I'm a firm believer in expansion. I (perhaps obsessively) take the talents I've been given and expand on them, use them to the fullest. For example, I took a little 9 month post-secondary tech certificate and expanded my opportunities to include working for The Cleveland Clinic and eventually teaching adult education in Medical Assisting. And even while teaching, I expanded that to include serving as a panelist for the Ohio Department of Education and Ohio State University for state curriculum in medical assisting and later as a Beta Panelist for Career-Technical Credit Transfer in the state of Ohio to provide adults with post-secondary technical certificates the opportunity to expand that into a degree program. I milked that little 9 month tech certificate for all it was worth and made my way. As a knitter, I initially learned to knit to help my son, who is on the Austism Spectrum, with spacial relations, small motor coordination, and anxiety relief. Of course after that first scarf, I was smitten with knitting myself. Initially, I was scared to move beyond rectangles. I knit scarf upon scarf and afghans for 2 years. Then I moved to PA with my family to find appropriate autism services for our son. I found myself going from Medical Assisting Instructor/Clinical Externship Coordinator/Career Technical Credit Transfer Panelist to SAHM. I felt out of my element. Not that I didn't LOVE getting to stay home and be with DD and help DS adjust, because I truly did. But I felt like I was in shock. I moved to a new place, with no friends. I didn't have a fulltime job for the first time in 12 years. It felt strange. Then I met my local knitting community and found Ravelry.

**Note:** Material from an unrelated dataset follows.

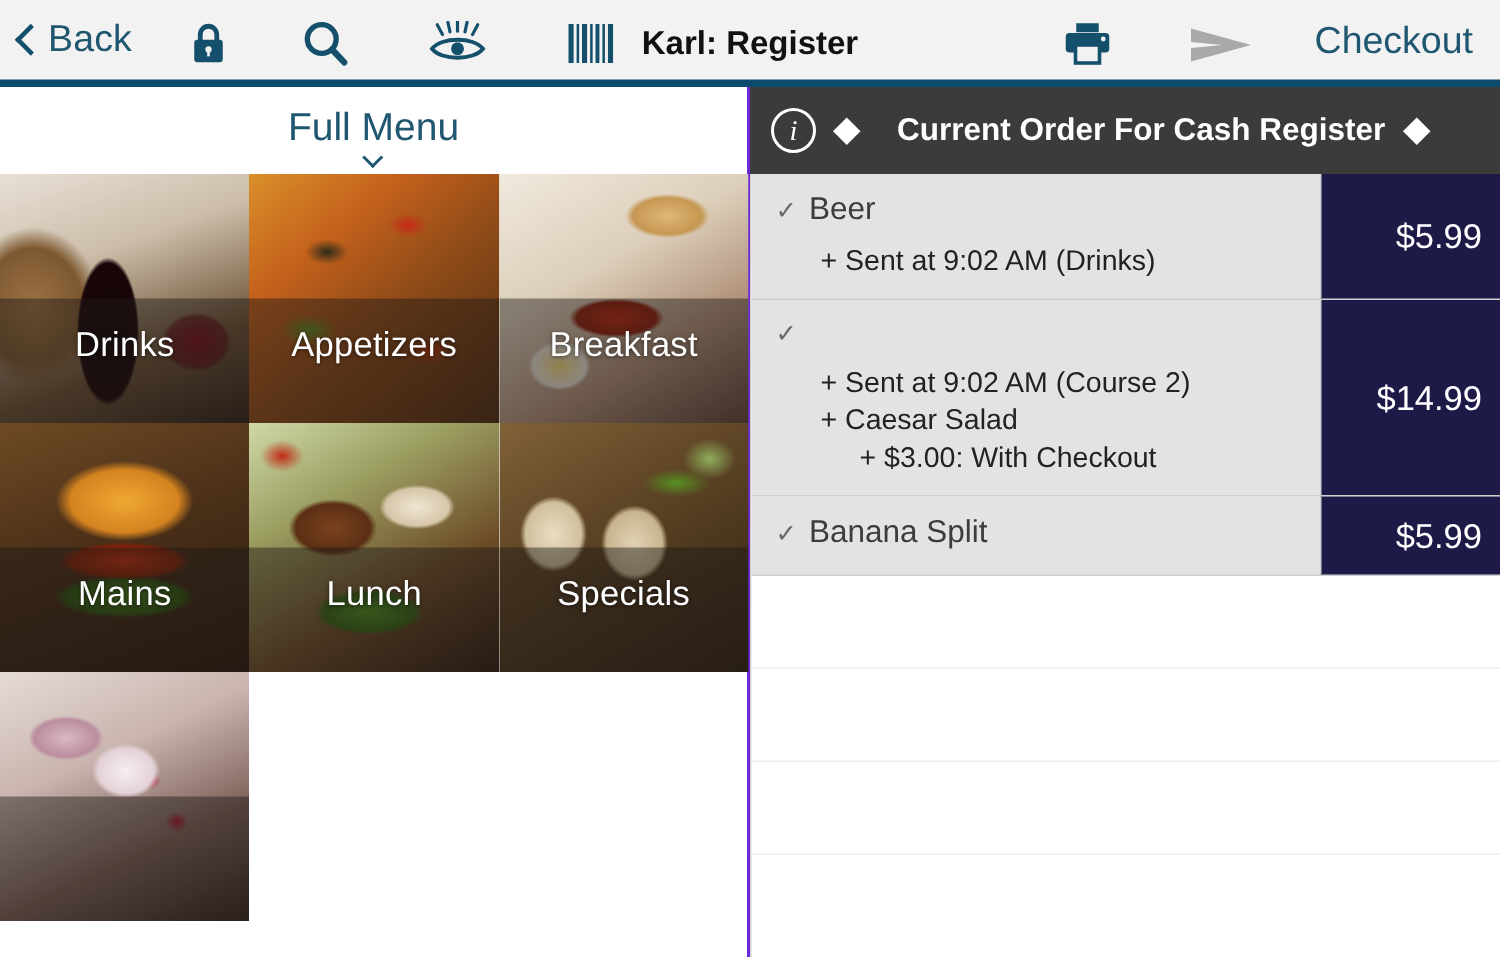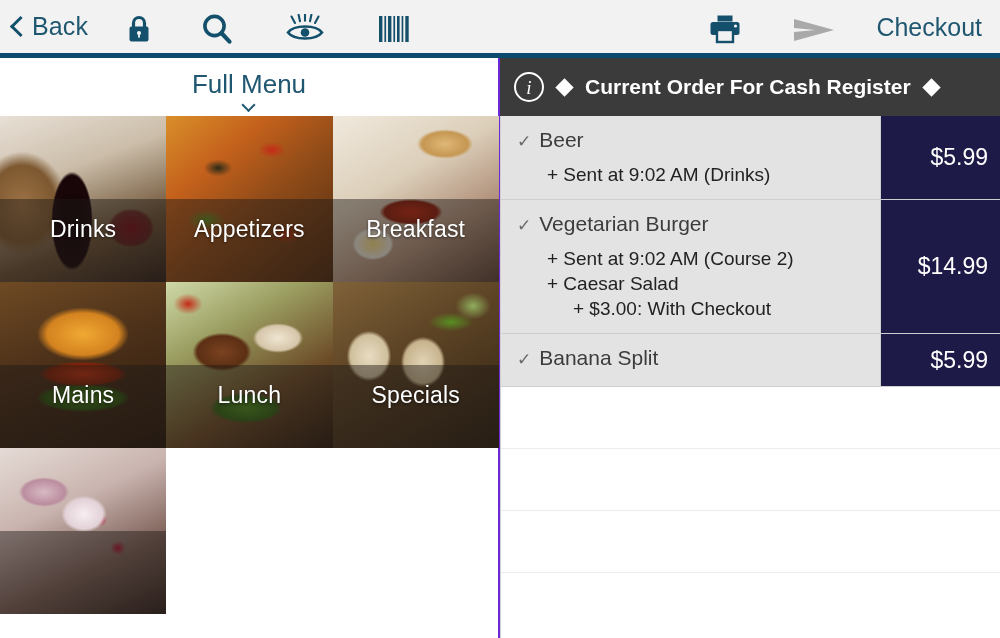"Karl: Register" div.tb-title { html: none -> <div>Karl: Register</div> }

In the past 4 yrs, I've pushed myself - using the same philosophy I used for work, to learn new skills in knitting. I tried out dyeing yarn. I made my own stitch markers. I learned (and didn't care for) Entrelac. I bought a spindle. It's been another exercise in expansion.
So right now, you may be asking what any of this has to do with Dragons? Okay, here goes. Dragons, being mythical creatures, don't have documented characteristics, per se. But according to the Chinese Zodiac, those born during the year of the Dragon possess certain qualities (which I gather the Chinese derived from their characterization of Dragons). These qualities include: might, dominance, ambitious, driven, willing to take risks, successful, passionate, enthusiastic, colorful, willing to help others, and loyal. Dragons are typically creative and in leadership roles. And WATER Dragons (this year's Dragon) can typically see things from others' points of view and work with others to find successful solutions to any problem.
Okay fiber pals. It's time to tap into our inner Dragons. I've recently started designing. I'm not terrific at it. I need practice to develop my design skills, but it hasn't stopped me from doing so. And in this year of the Dragon, I will passionately pursue my goals of designing and spinning. I will help others who need help. I will assume a leadership role in the knitting community by reaching out to new fiberistas and helping them to expand upon their passions. I will continue to learn, to grow, to practice - and even if that means falling flat on my face (or bum), I'll keep going. I WILL take risks. I will succeed at meeting my own goals.
So this year, I challenge you all to be Dragons. Go dye some yarn. Learn to spin. Pick up a crochet hook or a pair of knitting needles for the first time. Design something. Learn a new hobby or technique. Practice with utter passion. Succeed in meeting your own personal goals. We only have one life to live. Live it to the fullest. You'll never regret it.